Así lo explicó la podóloga Carolina Orrego, quien indicó que el pie plano es común en niños y niñas hasta aproximadamente los 4 años de edad, etapa en la que los arcos del pie aún no se han desarrollado por completo.
Durante los primeros años de vida, el pie infantil presenta una estructura distinta a la del adulto. La presencia de una capa de tejido graso en la planta, sumada a la inmadurez de músculos, ligamentos y huesos, hace que el arco plantar no sea visible y que el pie apoye casi completamente sobre el suelo.
¿Qué es el pie plano y cómo se manifiesta en los niños?
El pie plano se define por la disminución o ausencia del arco plantar, lo que provoca que toda la planta del pie entre en contacto con el suelo al estar de pie o caminar.

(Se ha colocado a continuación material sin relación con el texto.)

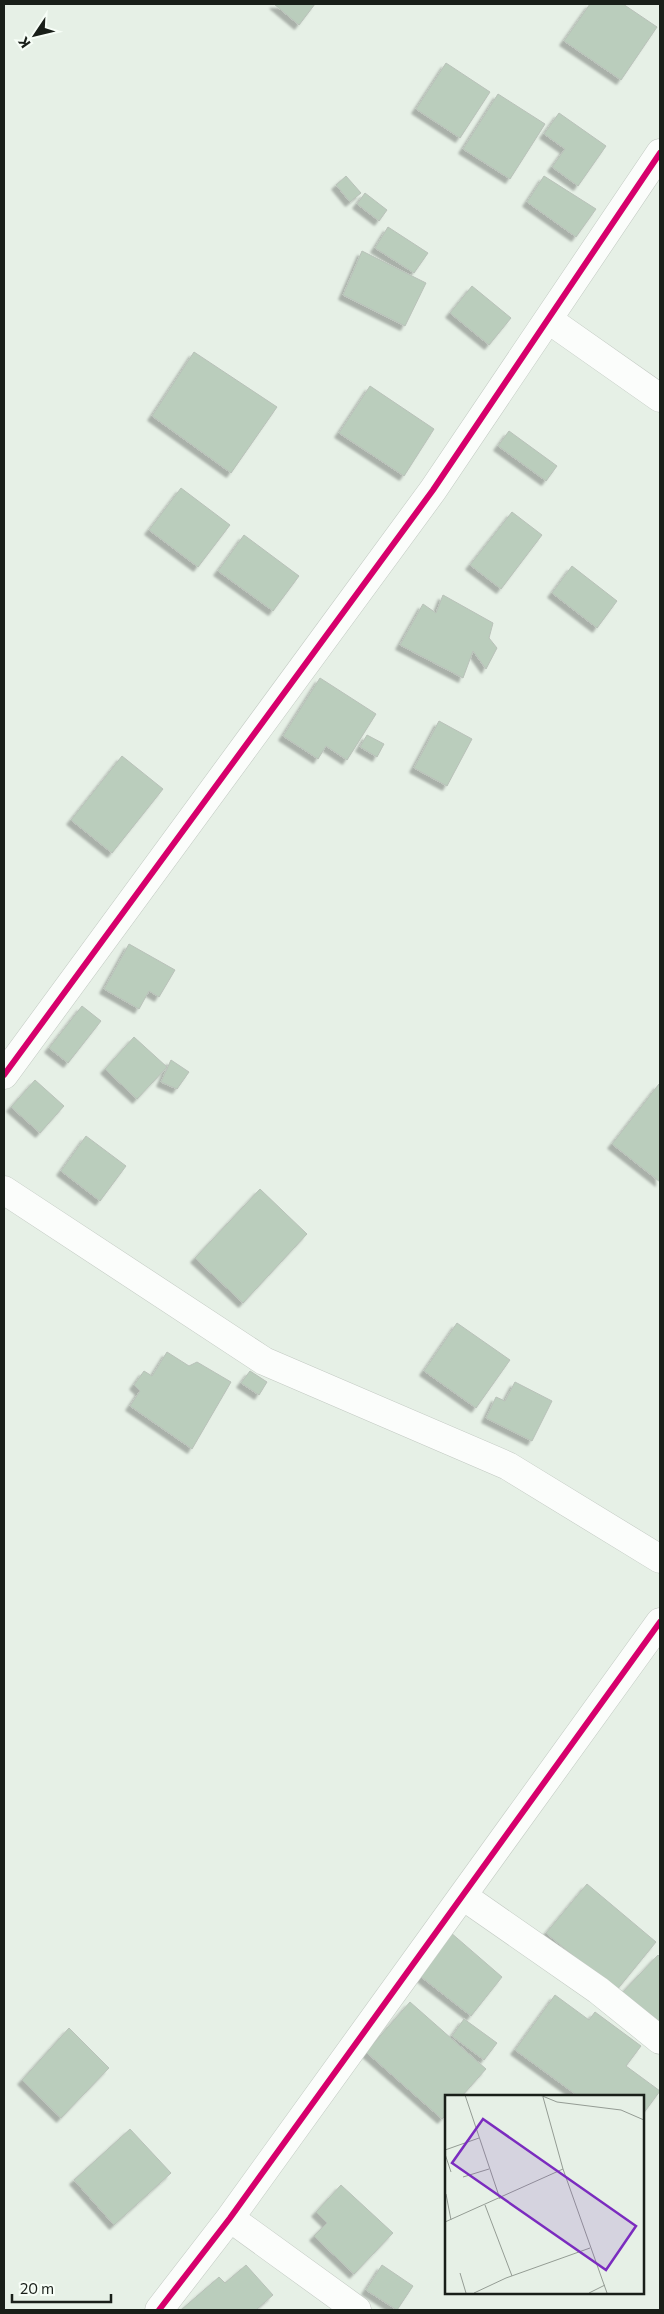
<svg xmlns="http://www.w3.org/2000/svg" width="664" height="2314" font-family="Commissioner,sans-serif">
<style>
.building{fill:#bacdbc;stroke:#b9c1b9;filter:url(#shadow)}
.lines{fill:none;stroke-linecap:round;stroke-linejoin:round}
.minor-casing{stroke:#c2c9c2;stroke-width:29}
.minor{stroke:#fbfdfb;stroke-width:28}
.cycleway-casing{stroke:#f7fef7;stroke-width:9}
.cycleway{stroke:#d6006c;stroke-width:6}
.inset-road{fill:none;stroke:#949c94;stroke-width:1}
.view{fill:#7b2cbf;fill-opacity:0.15;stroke:#7b2cbf;stroke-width:2.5}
.inset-edge{fill:none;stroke:#191f19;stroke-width:2.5}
</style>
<defs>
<filter id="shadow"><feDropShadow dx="-4.5" dy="4.5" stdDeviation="1" flood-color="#0004"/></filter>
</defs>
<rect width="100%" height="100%" fill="#e6f0e6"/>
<!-- building -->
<path class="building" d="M274,4H315L299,25Z
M590,4H623L657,27L621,80L564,41Z
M446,63L490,92L460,138L416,109Z
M498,94L545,124L510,179L463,149Z
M559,113L606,146L578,186L552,167L565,149L544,134Z
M346,176L361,193L350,202L336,185Z
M544,176L596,209L576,237L527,202Z
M365,193L387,210L379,221L357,204Z
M388,227L428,253L414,273L375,248Z
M362,251L426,283L405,326L343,295Z
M472,286L511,318L489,345L450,313Z
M194,352L277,407L231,473L152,416Z
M370,386L434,429L404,476L339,433Z
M509,431L557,466L546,481L498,446Z
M181,488L230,525L198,567L149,530Z
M512,512L542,535L501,589L470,565Z
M244,535L299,576L273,611L218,571Z
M572,566L617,601L597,628L552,593Z
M443,595L493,623L489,638L497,648L486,669L473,651L463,678L400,645L423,604L436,613Z
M320,678L376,714L347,760L326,746L318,759L283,736Z
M439,721L472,739L447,786L414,768Z
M367,735L384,744L377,757L360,747Z
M122,756L163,789L112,853L71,820Z
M129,944L175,970L159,997L149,991L139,1009L104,989Z
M82,1006L101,1021L68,1063L49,1048Z
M134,1037L167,1067L137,1099L105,1069Z
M171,1060L189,1072L177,1089L161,1082Z
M35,1080L64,1106L40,1133L11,1107Z
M659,1084L660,1085V1182L612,1144Z
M86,1136L126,1166L100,1201L61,1171Z
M260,1189L307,1234L243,1303L195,1258Z
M457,1323L510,1360L476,1408L424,1371Z
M167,1352L189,1366L197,1362L231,1382L192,1449L130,1406L140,1391L134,1385L144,1371L152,1376Z
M250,1371L267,1382L259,1395L241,1383Z
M515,1382L552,1401L532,1441L486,1418L496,1397L505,1401Z
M587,1884L656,1942L616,1991L546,1933Z
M450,1932L502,1977L471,2016L416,1973Z
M658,1955L660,1957V2031L619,1996Z
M555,1995L589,2020L595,2012L641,2046L626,2066L660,2091L643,2114V2096H578L515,2050Z
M410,2002L486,2069L462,2096H447V2114L442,2119L366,2052Z
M464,2019L497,2043L484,2060L452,2036Z
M69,2028L109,2068L61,2118L22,2080Z
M130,2129L171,2173L114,2225L74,2180Z
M341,2185L393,2233L354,2274L314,2236L327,2223L316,2212Z
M246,2265L273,2295L256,2310H181L219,2277L225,2283Z
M382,2265L413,2286L397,2310L366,2290Z"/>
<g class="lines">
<!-- minor casing -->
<g class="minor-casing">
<path id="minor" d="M549,320L660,398
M4,1075L433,490L660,153
M4,1190L264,1361L508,1466L660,1559
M463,1896L598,1990L660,2040
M230,2218L357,2310
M159,2310L230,2218L660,1622"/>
</g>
<!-- minor -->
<use href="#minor" class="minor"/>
<!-- cycleway casing -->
<g class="cycleway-casing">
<path id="cycleway" d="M4,1075L433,490L660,153
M159,2310L230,2218L660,1622"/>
</g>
<!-- cycleway -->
<use href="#cycleway" class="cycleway"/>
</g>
<!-- overview -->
<g transform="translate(445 2095)">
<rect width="199" height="199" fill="#e6f0e6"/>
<path class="inset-road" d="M20,0L55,104M95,0L112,7L176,15L199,25M98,2L118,74L162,198M0,55L34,43M0,59L6,77M18,82L44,74M1,99L6,125M40,110L67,181M0,127L118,74M15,178L21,198M29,198L61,183L145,153M144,198L160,190"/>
<path class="view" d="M38,24L191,131L161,175L7,68Z"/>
<rect width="199" height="199" class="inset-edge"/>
</g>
<!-- border -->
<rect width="664" height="2314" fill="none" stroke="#191f19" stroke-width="10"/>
<!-- north arrow -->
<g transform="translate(35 35) rotate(235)" stroke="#f7fef7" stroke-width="4" paint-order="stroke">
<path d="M0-4L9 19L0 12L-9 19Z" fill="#191f19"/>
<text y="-8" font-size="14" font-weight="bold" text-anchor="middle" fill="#191f19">K</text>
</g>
<!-- scale -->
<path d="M12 2294v8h99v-8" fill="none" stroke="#191f19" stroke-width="2.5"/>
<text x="20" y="2294" font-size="15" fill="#191f19" stroke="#f7fef7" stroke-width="4" paint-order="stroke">20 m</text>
</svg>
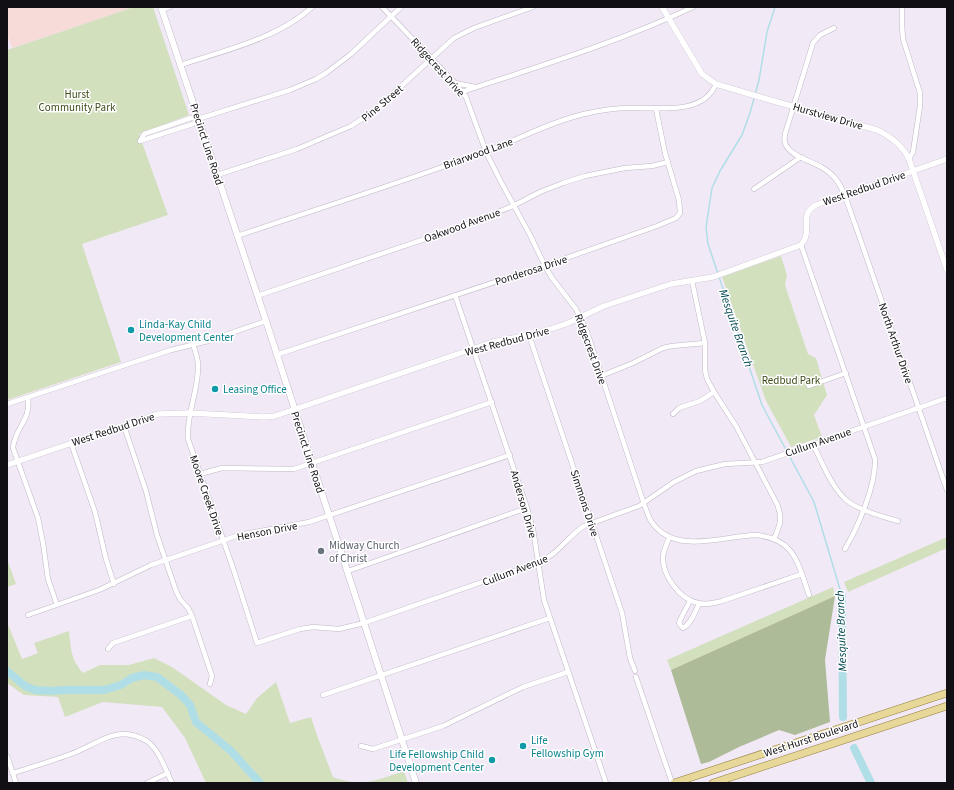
<svg xmlns="http://www.w3.org/2000/svg" width="954" height="790" font-family="'Source Sans 3',sans-serif">
<style>
.commercial{fill:#f6dbd9}
.green{fill:#d3e0be}
.forest{fill:#aebb99}
.lines{fill:none;stroke-linecap:round;stroke-linejoin:round}
.stream{stroke:#b0dee6;stroke-width:1.5}
.river{stroke:#b0dee6;stroke-width:8}
.minor-casing{stroke:#c0b7c5;stroke-width:5.5}
.tertiary-casing{stroke:#c0b7c5;stroke-width:6}
.secondary-casing{stroke:#c0b7c5;stroke-width:7}
.primary-casing{stroke:#927f3e;stroke-width:8}
.minor{stroke:#fff;stroke-width:4.5}
.tertiary{stroke:#fff;stroke-width:5.5}
.secondary{stroke:#fff;stroke-width:6}
.primary{stroke:#e7d798;stroke-width:7}
.culture-dot{fill:#0f9aa8;stroke:#fff;stroke-width:1.5}
.worship-dot{fill:#6b7280;stroke:#fff;stroke-width:1.5}
.labels{text-anchor:middle;stroke-width:3;stroke-linejoin:round;paint-order:stroke}
.street-label{font-size:11px;fill:#120f14;stroke:#fff}
.park-label{font-size:11px;fill:#3b4a16;stroke:#fff}
.culture-label{font-size:11px;fill:#0d838f;stroke:#fff;text-anchor:start}
.worship-label{font-size:11px;fill:#5b616d;stroke:#fff;text-anchor:start}
.water-label{font-size:12px;font-style:italic;fill:#034952;stroke:#fff}
</style>
<rect width="100%" height="100%" fill="#f2e9f7"/>
<!-- commercial -->
<path class="commercial" d="M7 7H134L12 48 7 34Z"/>
<!-- green -->
<g class="green">
<path d="M134 7H153L189 115 139 134 168 215 82 244 121 362 7 400V50Z"/>
<path d="M781 256 787 275 785 285 808 354 816 358 827 395 814 415 822 437 791 447 766 401 722 277Z"/>
<path d="M947 537V548L848 592 844 582Z"/>
<path d="M7 559 16 584 7 587Z"/>
<path d="M833 587 835 596 671 670 667 660Z"/>
<path d="M7 622 22 659 38 653 34 643 69 631C71 650 71 659 83 673L100 665H129L154 658 172 667 226 705 246 714 257 698 276 682 290 723 311 717 318 738 333 777C362 788 377 780 404 771L408 783H206L185 738 162 707 103 702 65 717 58 697 24 695 7 683Z"/>
</g>
<!-- forest -->
<path class="forest" d="M835 596 825 660 830 722 795 735 779 730 739 747 709 762 701 764 671 670Z"/>
<g class="lines">
<!-- stream -->
<path class="stream" d="M775 7 767 32 759 80 750 113 742 135 720 171 712 188 706 227 708 244 762 405 814 502 842 596"/>
<!-- river -->
<g class="river">
<path d="M842 596 843 717"/>
<path d="M7 671 25 686 35 690 50 691 64 690H104L121 685 132 678 144 675 157 677 181 695 190 705 196 722 231 751 260 783"/>
<path d="M854 748 871 783"/>
</g>
<!-- minor casing -->
<g class="minor-casing">
<g id="minor">
<path d="M382 7 455 83 466 97 486 152 501 182 530 235 545 266 552 278 576 309 587 332 644 504C646 509 648 516 651 521 674 556 722 536 756 535 795 539 798 563 809 595"/>
<path d="M902 7V26L903 39 920 93V106L913 152 909 159"/>
<path d="M162 10 170 7"/>
<path d="M834 28 820 35 813 43 785 134C784 139 784 144 788 148 796 160 822 162 835 178 845 190 849 209 855 224L947 490"/>
<path d="M180 65C223 51 279 38 312 7"/>
<path d="M455 83 475 87"/>
<path d="M462 92C540 66 619 42 693 7"/>
<path d="M140 141 193 124 198 119 290 90 316 79 326 73 351 54 401 7"/>
<path d="M140 141 144 134 191 118 198 119"/>
<path d="M217 175 297 149 351 126 374 111 454 38 474 28 533 7"/>
<path d="M754 189 801 157"/>
<path d="M237 236C320 208 403 182 484 152 518 140 549 122 584 114 597 111 615 108 629 108 657 107 703 116 716 84"/>
<path d="M801 245 875 459C876 485 858 527 845 549"/>
<path d="M692 281 705 343V370L707 379 714 392 736 426 777 504C783 519 780 525 774 539"/>
<path d="M455 295 527 508 533 529 544 600 606 783"/>
<path d="M257 296 463 226 513 206 540 192 563 183 585 176 625 168 652 166 668 162"/>
<path d="M529 335 622 613 630 658 635 671"/>
<path d="M193 344C195 351 198 358 198 365 199 390 186 414 188 439L234 571 257 643 300 629 313 627 339 629 364 623 537 563C557 556 567 537 584 526L639 506 674 482 696 471 725 464 762 462 947 398"/>
<path d="M276 355 555 262 657 226 676 218 680 213 679 200 665 153 656 109"/>
<path d="M601 376 633 363 663 348 672 346 705 343"/>
<path d="M809 386 846 373"/>
<path d="M28 398C31 421 15 427 13 448L38 518 43 543 48 579 57 605"/>
<path d="M7 404 171 350 208 341 266 321"/>
<path d="M673 414 679 408 700 401 714 392"/>
<path d="M124 426 146 491 157 535 176 591 180 599 188 608 192 616 212 676 210 684"/>
<path d="M71 443 95 512 106 559 114 584"/>
<path d="M813 444C821 461 831 485 844 498 854 509 883 517 898 521"/>
<path d="M200 474 222 468 294 469 492 402"/>
<path d="M669 538C667 543 664 549 663 556 662 575 679 599 698 603 706 605 715 603 722 601L802 574"/>
<path d="M348 571 527 508"/>
<path d="M690 601 680 620 679 623 681 626 683 628C691 624 695 612 699 604"/>
<path d="M28 615 99 590 151 565 216 543 239 535 309 522 510 455"/>
<path d="M108 649 113 643 192 616"/>
<path d="M636 677 672 783"/>
<path d="M323 695 550 618"/>
<path d="M361 746 373 749 443 726 523 687 568 672"/>
<path d="M7 756 16 783"/>
<path d="M13 773C32 767 52 761 71 754 88 748 105 735 123 734 131 734 140 737 147 741 160 751 165 769 172 783"/>
<path d="M147 783 168 773"/>
</g>
</g>
<!-- tertiary casing -->
<g class="tertiary-casing">
<g id="tertiary">
<path d="M662 7 702 74 716 84 763 98 877 130C890 136 902 145 909 159L947 270"/>
<path d="M7 465 158 414 189 413 264 417 275 416 493 342 538 333 566 324 604 306 671 284 713 277 801 245C814 231 797 216 816 205L947 159"/>
</g>
</g>
<!-- secondary casing -->
<g class="secondary-casing">
<path id="secondary" d="M161 7 266 321 416 783"/>
</g>
<!-- primary casing -->
<g class="primary-casing">
<g id="primary">
<path d="M674 783 947 693"/>
<path d="M713 783 947 706"/>
</g>
</g>
<!-- minor -->
<use href="#minor" class="minor"/>
<!-- tertiary -->
<use href="#tertiary" class="tertiary"/>
<!-- secondary -->
<use href="#secondary" class="secondary"/>
<!-- primary -->
<use href="#primary" class="primary"/>
</g>
<!-- markers -->
<g class="culture-dot">
<circle cx="131" cy="330" r="4"/>
<circle cx="215" cy="389" r="4"/>
<circle cx="523" cy="746" r="4"/>
<circle cx="492" cy="760" r="4"/>
</g>
<circle class="worship-dot" cx="321" cy="551" r="4"/>
<g class="labels">
<!-- street labels -->
<g class="street-label">
<text transform="translate(438 67) rotate(48)" y="4">Ridgecrest Drive</text>
<text transform="translate(382 103) rotate(-40)" y="4">Pine Street</text>
<text transform="translate(828 116) rotate(16)" y="4">Hurstview Drive</text>
<text transform="translate(207 144) rotate(72)" y="4">Precinct Line Road</text>
<text transform="translate(478 153) rotate(-20)" y="4">Briarwood Lane</text>
<text transform="translate(864 188) rotate(-19)" y="4">West Redbud Drive</text>
<text transform="translate(462 225) rotate(-20)" y="4">Oakwood Avenue</text>
<text transform="translate(531 270) rotate(-18)" y="4">Ponderosa Drive</text>
<text transform="translate(507 341) rotate(-15)" y="4">West Redbud Drive</text>
<text transform="translate(896 343) rotate(71)" y="4">North Arthur Drive</text>
<text transform="translate(591 349) rotate(70)" y="4">Ridgecrest Drive</text>
<text transform="translate(113 429) rotate(-18)" y="4">West Redbud Drive</text>
<text transform="translate(818 442) rotate(-19)" y="4">Cullum Avenue</text>
<text transform="translate(308 452) rotate(72)" y="4">Precinct Line Road</text>
<text transform="translate(207 495) rotate(71)" y="4">Moore Creek Drive</text>
<text transform="translate(585 503) rotate(72)" y="4">Simmons Drive</text>
<text transform="translate(524 504) rotate(74)" y="4">Anderson Drive</text>
<text transform="translate(267 531) rotate(-11)" y="4">Henson Drive</text>
<text transform="translate(515 570) rotate(-21)" y="4">Cullum Avenue</text>
<text transform="translate(811 738) rotate(-18)" y="4">West Hurst Boulevard</text>
</g>
<!-- park labels -->
<g class="park-label">
<text x="77" y="98">Hurst<tspan x="77" dy="13">Community Park</tspan></text>
<text x="791" y="384">Redbud Park</text>
</g>
<!-- culture labels -->
<g class="culture-label">
<text x="139" y="328">Linda-Kay Child<tspan x="139" dy="13">Development Center</tspan></text>
<text x="223" y="393">Leasing Office</text>
<text x="531" y="744">Life<tspan x="531" dy="13">Fellowship Gym</tspan></text>
<text x="484" y="758" text-anchor="end">Life Fellowship Child<tspan x="484" dy="13">Development Center</tspan></text>
</g>
<!-- worship labels -->
<g class="worship-label">
<text x="329" y="549">Midway Church<tspan x="329" dy="13">of Christ</tspan></text>
</g>
<!-- water labels -->
<g class="water-label">
<text transform="translate(736 328) rotate(71)" y="4">Mesquite Branch</text>
<text transform="translate(841 631) rotate(-92)" y="4">Mesquite Branch</text>
</g>
</g>
<!-- border -->
<rect width="954" height="790" fill="none" stroke="#120f14" stroke-width="16"/>
</svg>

En la infancia, esta condición suele ser flexible, es decir, el arco aparece cuando el niño se pone de puntillas o al sentarse, y no provoca dolor ni limitaciones funcionales.
Según explicó Orrego, este tipo de pie plano infantil no requiere tratamiento en la mayoría de los casos, ya que forma parte del desarrollo natural del cuerpo. “A medida que el niño crece, camina, corre y juega, los músculos del pie se fortalecen y el arco comienza a formarse de manera progresiva”, señaló la especialista.
El desarrollo del arco plantar: un proceso gradual
La formación del arco plantar no ocurre de forma inmediata. Se trata de un proceso que puede extenderse hasta los 5 o incluso 6 años de edad. Factores como la actividad física, el tipo de superficie por la que camina el niño y el uso de un calzado adecuado influyen directamente en este desarrollo.
La podóloga explicó que el movimiento constante, el juego libre y el contacto del pie con diferentes texturas ayudan a estimular la musculatura y la propiocepción, elementos clave para una pisada saludable.
La importancia de la observación y el control temprano
Aunque el pie plano infantil suele ser benigno, Carolina Orrego recalcó la importancia de observar la evolución del niño. Existen señales que pueden indicar la necesidad de una evaluación profesional, como dolor frecuente en pies, tobillos o piernas, cansancio excesivo al caminar, torpeza constante o desgaste irregular del calzado.
“Si el pie plano persiste más allá de la edad esperada o se asocia a molestias, es fundamental consultar con un especialista para evaluar cada caso de manera individual”, indicó.
Prevención desde la infancia: hábitos que favorecen pies sanos
En materia de prevención, la especialista destacó que pequeños hábitos cotidianos pueden marcar una gran diferencia en el desarrollo del pie. “Lo ideal es que los niños caminen descalzos siempre que sea posible o utilicen calzados cómodos y adaptados a su edad”, recomendó Orrego.
Caminar descalzo en superficies seguras permite que el pie se mueva libremente, fortalezca su musculatura y reciba estímulos sensoriales que favorecen la formación del arco plantar. Esta práctica, además, contribuye al equilibrio y la coordinación.
El rol del calzado infantil
El calzado cumple un papel fundamental durante el crecimiento. La podóloga explicó que los zapatos para niños deben ser flexibles, livianos, con suela antideslizante y espacio suficiente para el movimiento de los dedos. Un calzado demasiado rígido o apretado puede interferir en el desarrollo natural del pie.
Asimismo, advirtió sobre el uso prolongado de zapatos heredados, ya que estos ya están moldeados a la pisada de otro niño. “El calzado debe adaptarse al pie, no el pie al calzado”, enfatizó.
¿Son necesarias las plantillas en niños?
Otro de los puntos abordados por la especialista fue el uso de plantillas ortopédicas. Orrego aclaró que no todos los niños con pie plano necesitan plantillas y que su indicación debe ser siempre evaluada por un profesional.
En muchos casos, el fortalecimiento muscular, la actividad física y el seguimiento son suficientes. Las plantillas se recomiendan solo cuando existe dolor, alteraciones en la marcha o un pie plano rígido que no evoluciona favorablemente.
Un llamado a la tranquilidad y a la información
Finalmente, la podóloga hizo un llamado a la tranquilidad de las familias, destacando que el pie plano infantil suele resolverse de forma natural con el crecimiento. No obstante, insistió en la importancia de la información y los controles preventivos para acompañar adecuadamente el desarrollo de los niños.
“Cada niño tiene su propio ritmo de crecimiento. Lo más importante es observar, fomentar hábitos saludables y consultar a tiempo si existen dudas”, concluyó Carolina Orrego, subrayando que una atención oportuna contribuye al bienestar y la salud a largo plazo.